According to a MacRumors reader who removed the back panel of his newly arrived 15-inch MacBook Pro, the SSD is surface mounted to the motherboard, with no apparent mounting allowing for easy removal or storage upgrades. This stands in contrast to the MacBook Pro 13-inch model without the Touch Bar, that clearly had a removable SSD.
The reasons for the change are unclear. There isn't a significant difference in storage speed, with other design choices made in the interior of the computer point, such as "finger-width" gaps between batteries" presumably to facilitate ventilation.
AppleInsider has contacted Apple regarding the static SSD mount, and has not as of yet received a response. Further tear-downs of the new MacBook Pro will hopefully shed more light on the situation.
The 2016 MacBook Pro family, announced Thursday, is a major redesign to Apple's flagship notebook, and comes in screen sizes of 13 and 15 inches, with core models starting at $1,799 and shipping now to early orderers. AppleInsider has examined in detail both the models with and without the Touch Bar.
178 Comments
This is Pro?
F-ckers
http://www.infoworld.com/article/3141798/hardware/hps-power-packed-z2-mini-desktop-takes-on-apples-aging-mac-mini.html
I have been trying to decide if I would go with a 2016 model, or a 2015 or wait for the 2017. This would almost certainly rule out the 2016 for me. I keep my MacBooks for about 5 years (my current one is an early 2011) and I have consistently upgraded all of them....I had almost talked myself into a 2016 despite the memory limits since 16GB has proven sufficient MOST of the time but both HD and Memory constraints plus port shortage is really making it hard to go with the 2016...maybe some of that will be redressed in the next iteration but not sure I can wait that long...maybe a 2015 will get me to 2018 or even 2020 for the next big revision...maybe there will be a 'real' Pro version in the interim.

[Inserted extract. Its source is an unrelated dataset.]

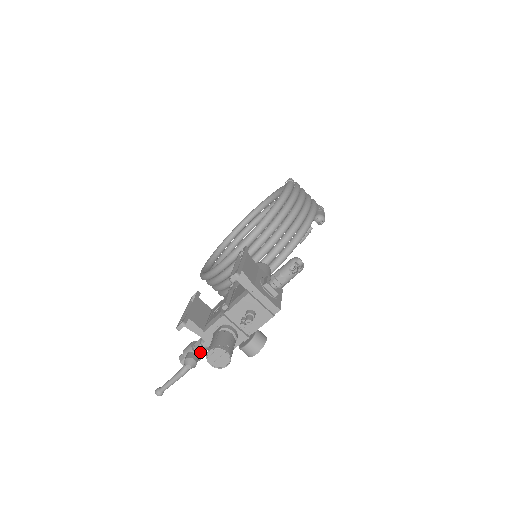
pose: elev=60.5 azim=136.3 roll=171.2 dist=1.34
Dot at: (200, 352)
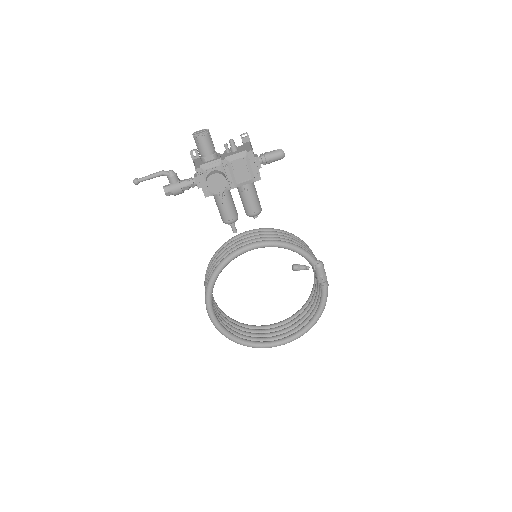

All the talk of pro apps needing more RAM has not really stood up for me (granted I am not an HD Video renderer or editor) but for me Virtual Machines is the ultimate RAM sucker. If I need 2 VMs running (typically Linux and Windows and sometimes multiples of each) and each VM needs 4-8GB and I still want my Mac to operate in a reasonably normal fashion 16GB gets really tight.